This work elaborates on Gottfried Wilhelm Leibniz’s notion of monads. Leibniz invented calculus contemporaneously with Isaac Newton. He worked in logic and was interested in games. His contributions laid the foundation for computer science and he was also an inventor of the early calculator. Leibniz’s monadology includes four types of monads: basic monads, soul monads, spirit monads, and the supreme monad. These monads have different ontologies. Basic monads are material and atomistic entities which possess dim consciousness and no awareness, soul monads are animals which possess memory and consciousness, and spirit monads are humans which possess memory, consciousness, and reason. According to Leibniz, it is not possible for spirit, soul, and basic monads to interact; it is the supreme monad—a monotheistic god—which configures and simulates interactions between the spirit, soul, and basic monads. For example, a person hearing a bird’s song is not an actual interaction between bird and human— it is a simulation facilitated by the supreme monad. 
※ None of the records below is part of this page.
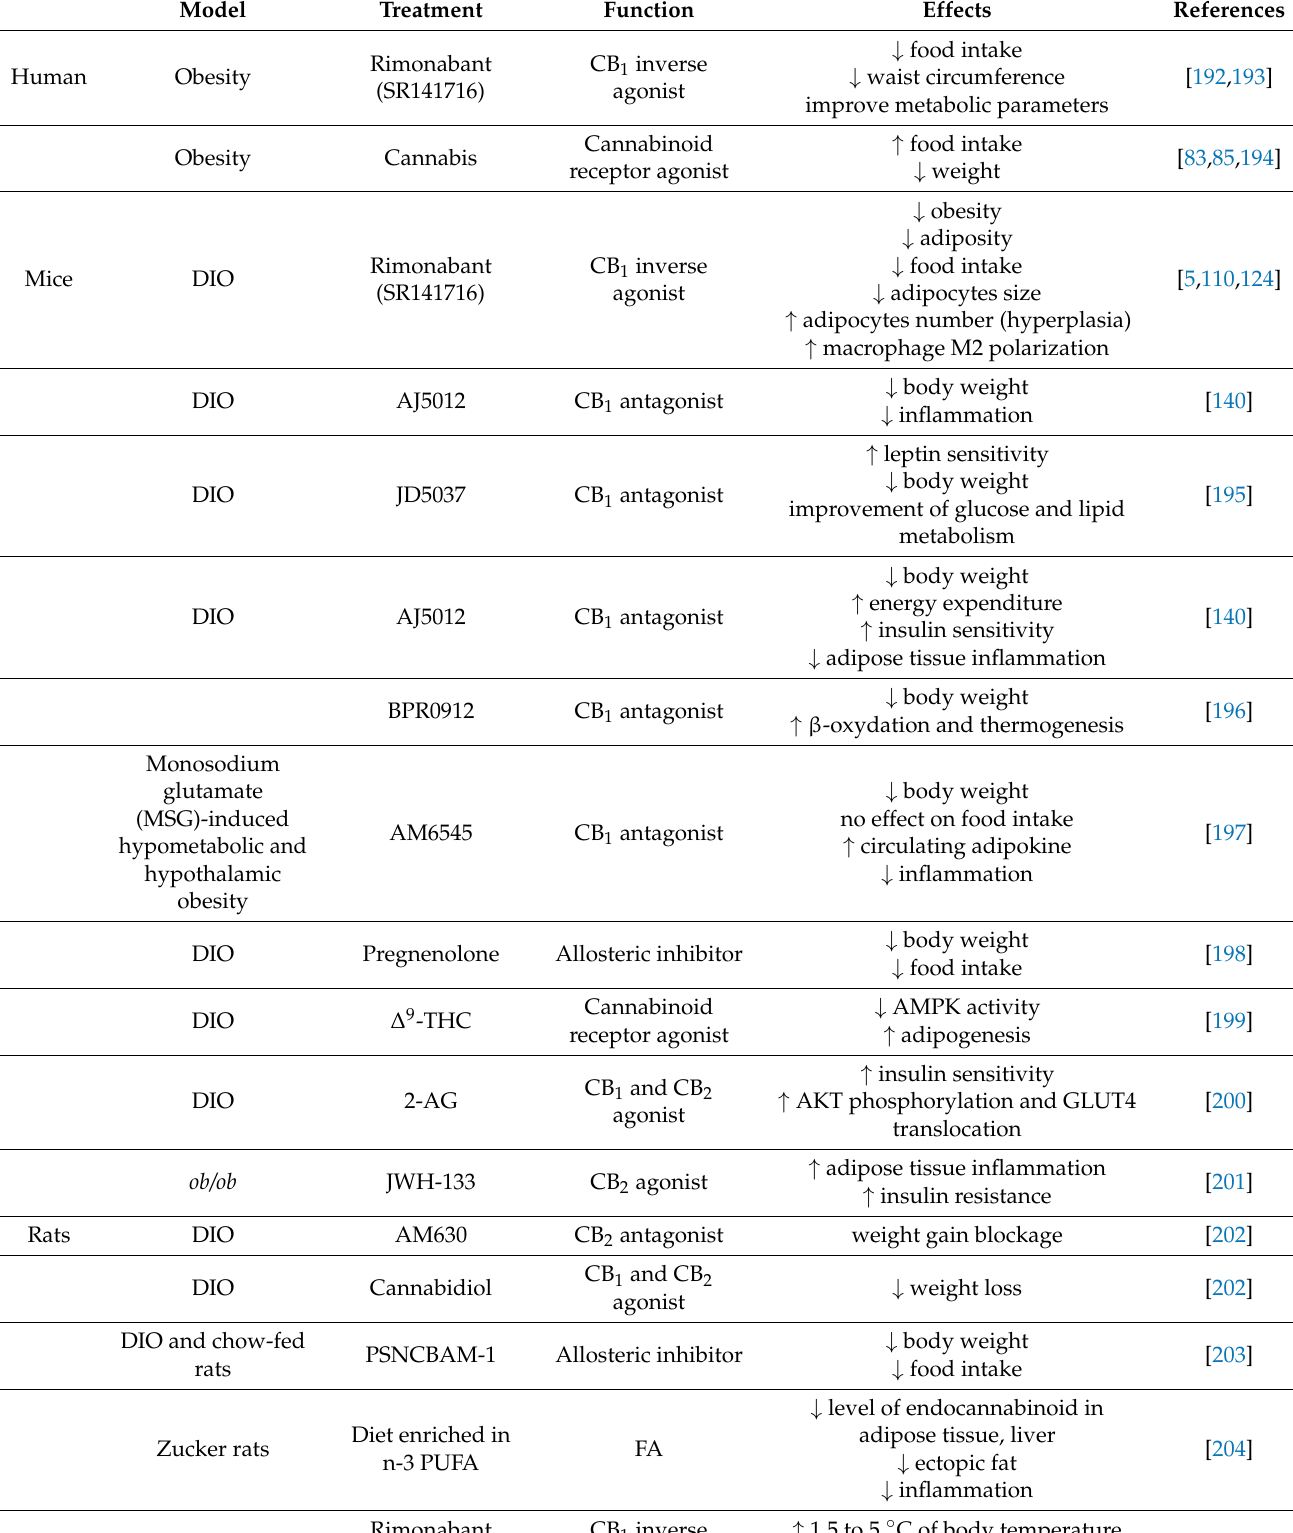
Table 4. Effect of treatments targeting more or less selectively the eCB system. Several treatments are being developed, which can influence metabolism or the inflammatory response, to treat obesity and associated metabolic diseases. DIO, diet-induced obesity; FA, fatty acid; PUFA, poly-unsaturated fatty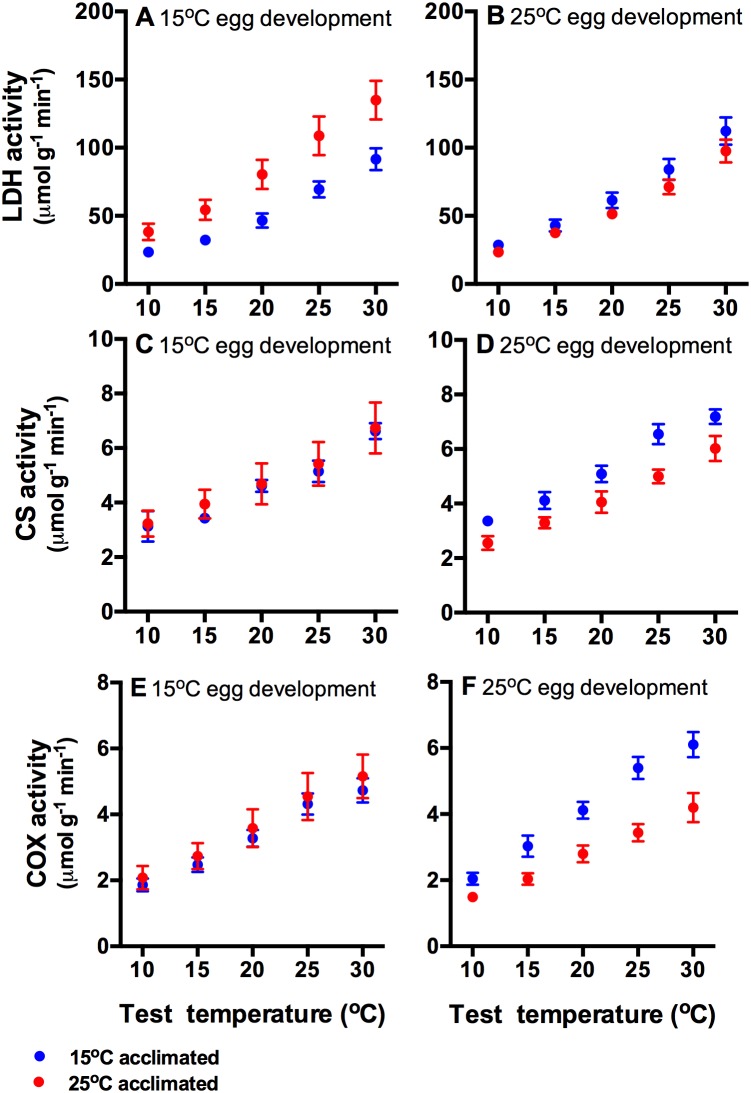
Activities of enzymes (mean ± s.e.) important for glycolytic (lactate dehydrogenase, LDH [A, B], and mitochondrial (citrate synthase, CS [C, D]; cytochrome c oxidase, COX [E, F]) energy (ATP) production.Data from eggs incubated at 15°C are shown in the left panels, and those from eggs incubated at 25°C are shown in the right panels. After hatching, tadpoles were acclimated to either 15°C (blues circles) or 25°C (red circles). Enzyme activities were determined by interactions between incubation and acclimation temperatures (see text for details). N = 9 tadpoles per treatment.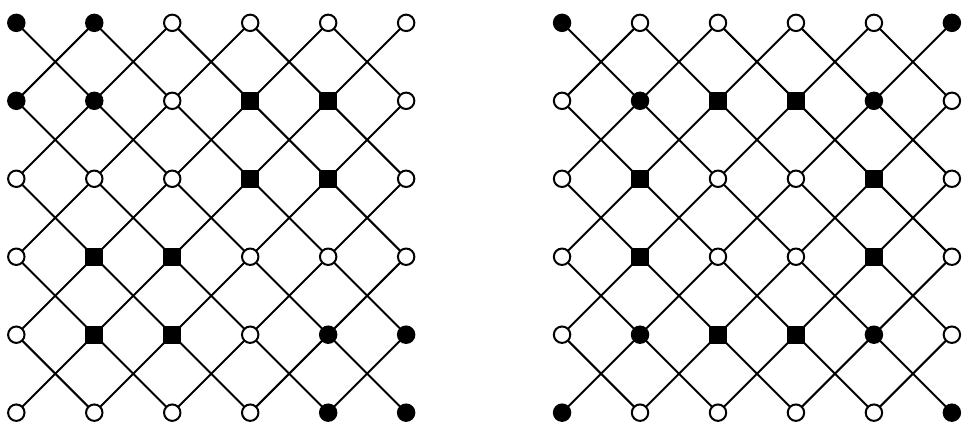
Figure 1. Two total Roman dominating functions on P 6 × P 6 where vertices in V 0 are white circles, vertices in V 1 are black circles and black squares represent vertices in V 2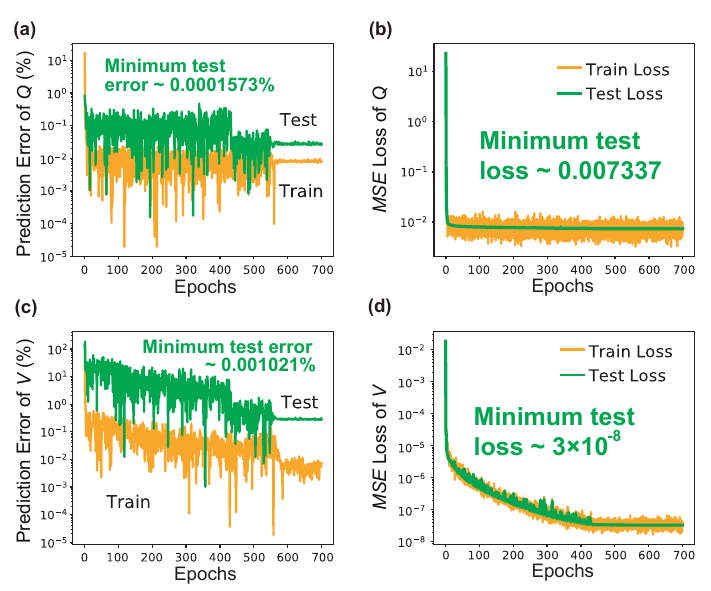
Figure 6. Learning curves of LRS-RCNN when trained to characterize nanobeam’s Q and V . Top panel contains results for Q : ( a ) prediction error (cid:101) pred vs. Epochs curve; ( b ) MSE vs. Epochs curve, for both training (yellow) and test (green) datasets. Min (cid:101) pred and MSE using the test dataset are also labeled on the figures, respectively. Bottom panel are the same results for V ( c , d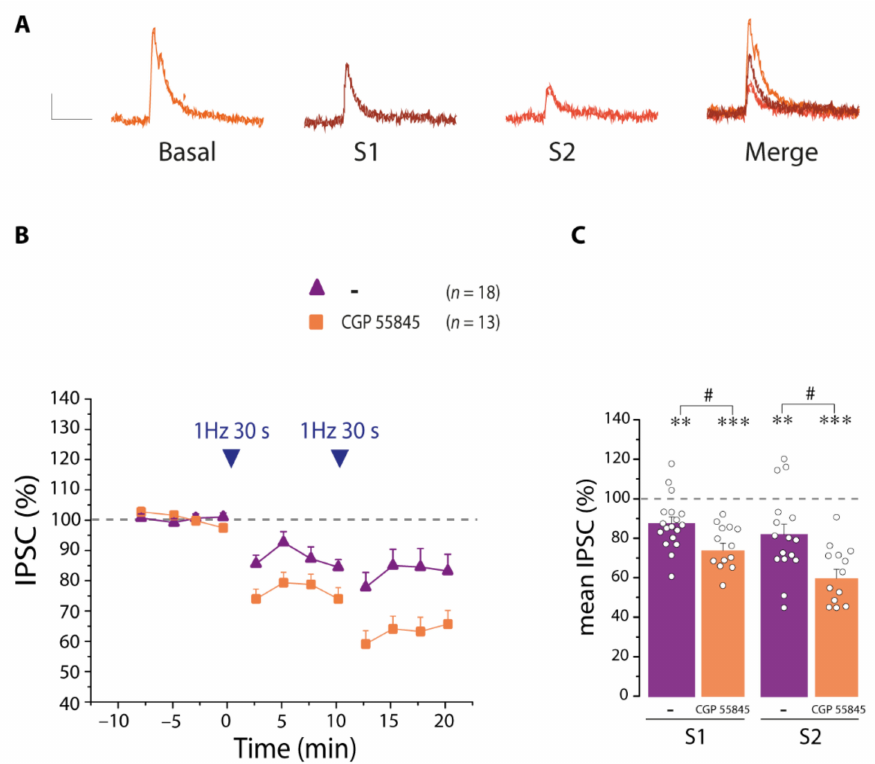
Figure 8. Blocking GABA B Rs induces a stronger disinhibition of PNs. ( A ) Representative IPSCs before (basal) and after the first (S1) and the second (S2) 30 light pulses and merger of all IPSCs, in the presence of the GABA B R antagonist CCP 55845. Scale bar, 50 ms, 10 pA. ( B ) Mean normalized IPSCs amplitude before and after the 30 light pulse stimulation in the presence of CGP 55845 ( n = 13) ( C ) Quantification of the mean normalized IPSC amplitude during the 10 min after the first (S1) and second (S2) stimulation in the absence or presence of CGP55845. Note the increased disinhibition after blocking GABA B Rs. * statistical comparison with basal conditions, ** p < 0.01, *** p < 0.001, paired t -test. # statistical comparison in the absence and presence of antagonist, # p < 0.05, unpaired t -test. Note also that in this figure and the other figures reporting IPSC amplitudes in the presence of antagonists, the control values reported in Figure 7 have been plotted again to facilitate the comparison of PNs disinhibition in the absence and presence of antagonists.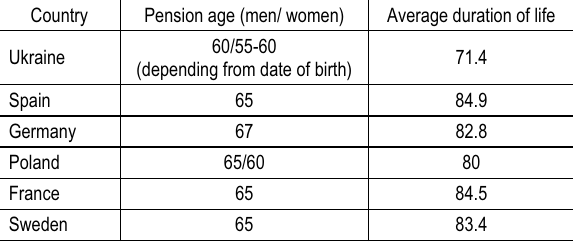
Table 3. Pension age and average duration of life Country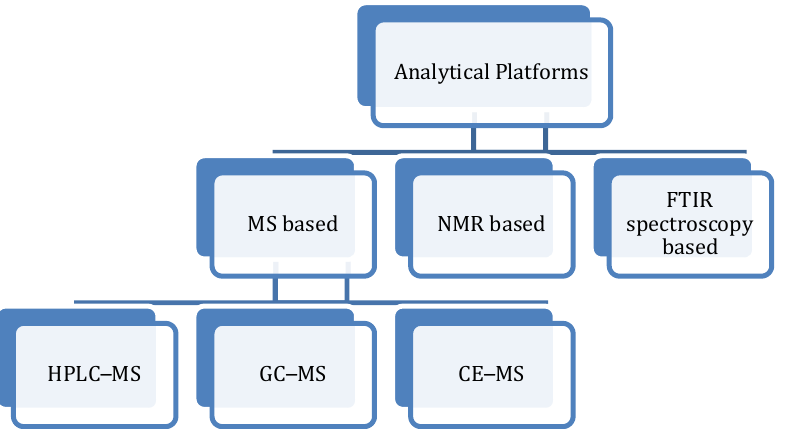
Figure 2. Summary of the major analytical platforms for metabolomic studies in human and animal samples. The figure depicts the three most often employed platforms for metabolomic studies—MS, NMR, and FTIR spectroscopy. The MS-based approach involves coupling with liquid chromatography (LC), gas chromatography (GC), or capillary electrophoresis (CE).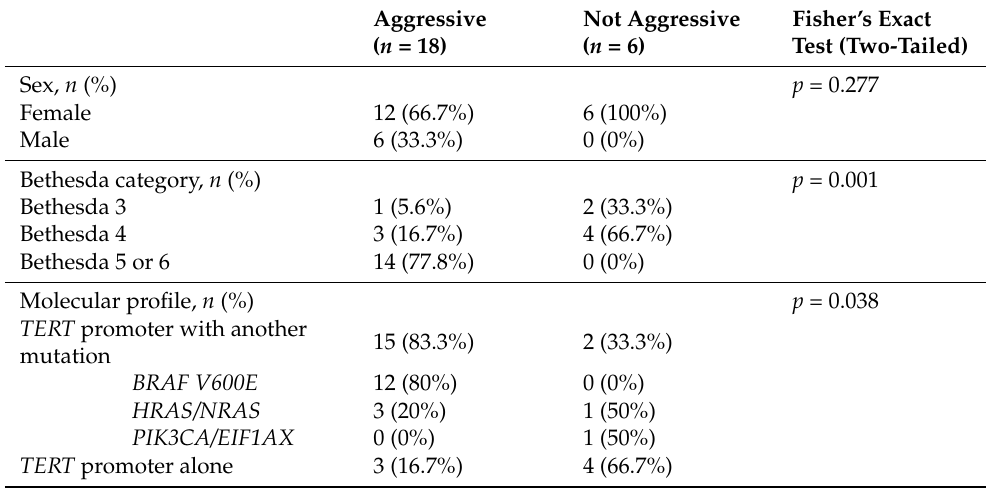
Table 2. Association between disease aggressiveness, sex, Bethesda category, and molecular profile. Aggressive ( n =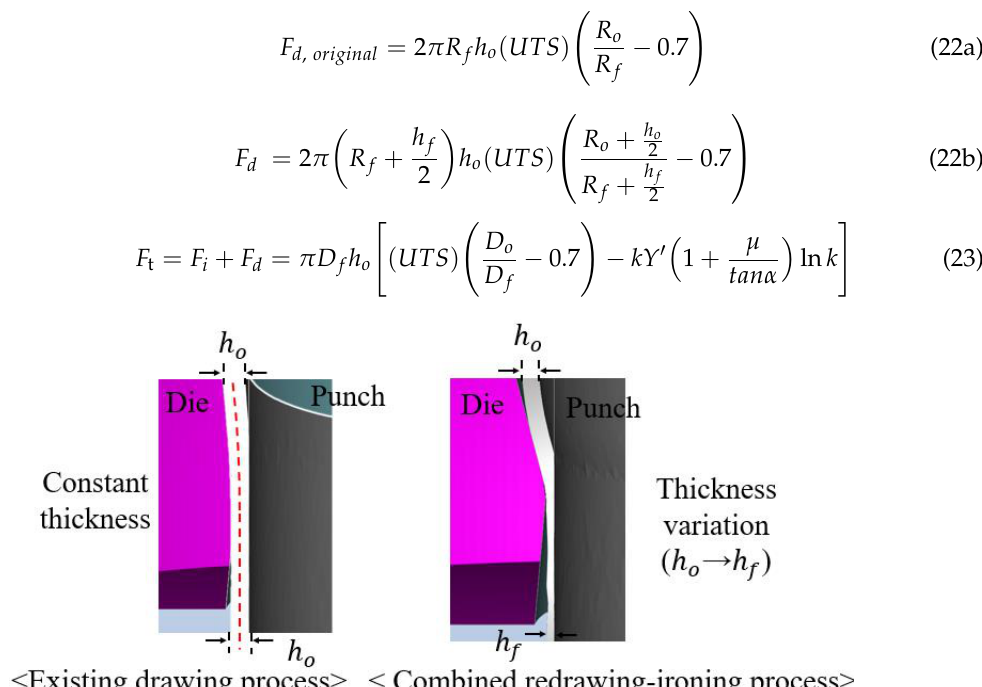
Figure 5. Thickness variation of the combined redrawing-ironing process in the 2nd stage.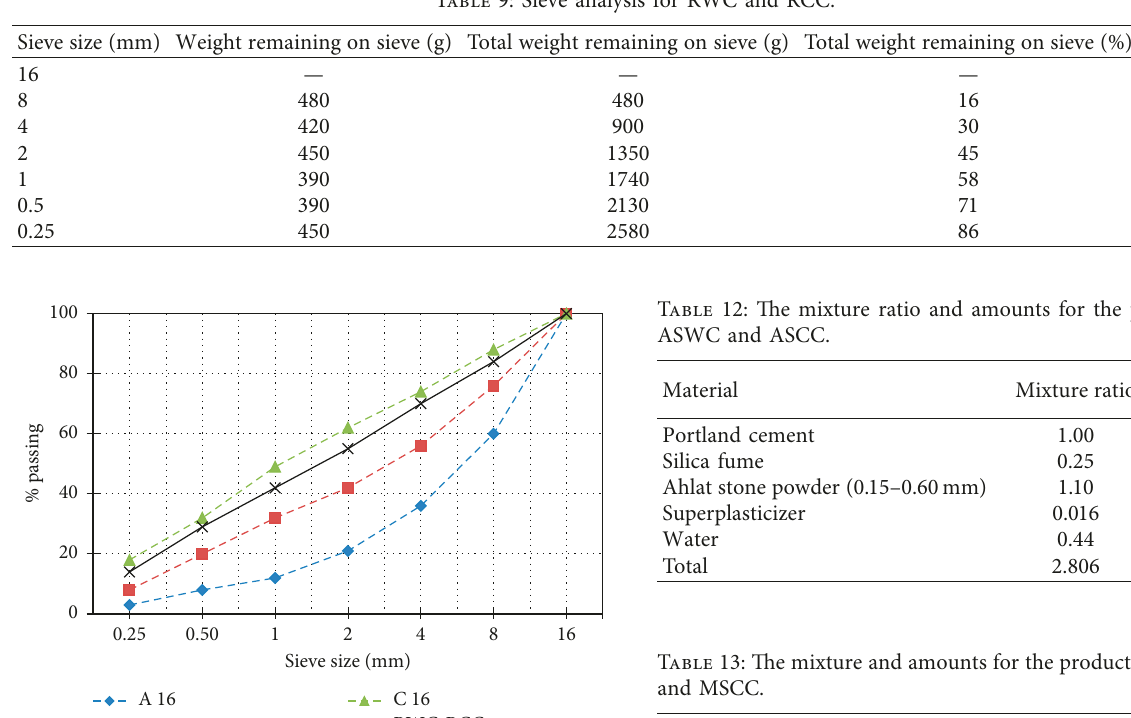
Table 9: Sieve analysis for RWC and RCC.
With modern day practices of multispecies ethnography, Leibniz’s ideas may be a little out of fashion (he was a creature of his time), but now that humans live in a reality in which we are interfaced with non-biological agents, questions of consciousness and trans-species ecology do arise. What does it mean to share a reality with a machine, with an automaton? Is an automaton a basic monad? In auto auramata, the automaton doesn’t “know” we’re there— but we inadvertently affect it’s state and evolution with our presence. The poetic output of this agent may affect the human actor’s decision as well. Do you want to proliferate the cells? Move here, or is it there? There’s a poetic cybernetic feedback loop between these two monads embodied in the reciprocal space of the simulation.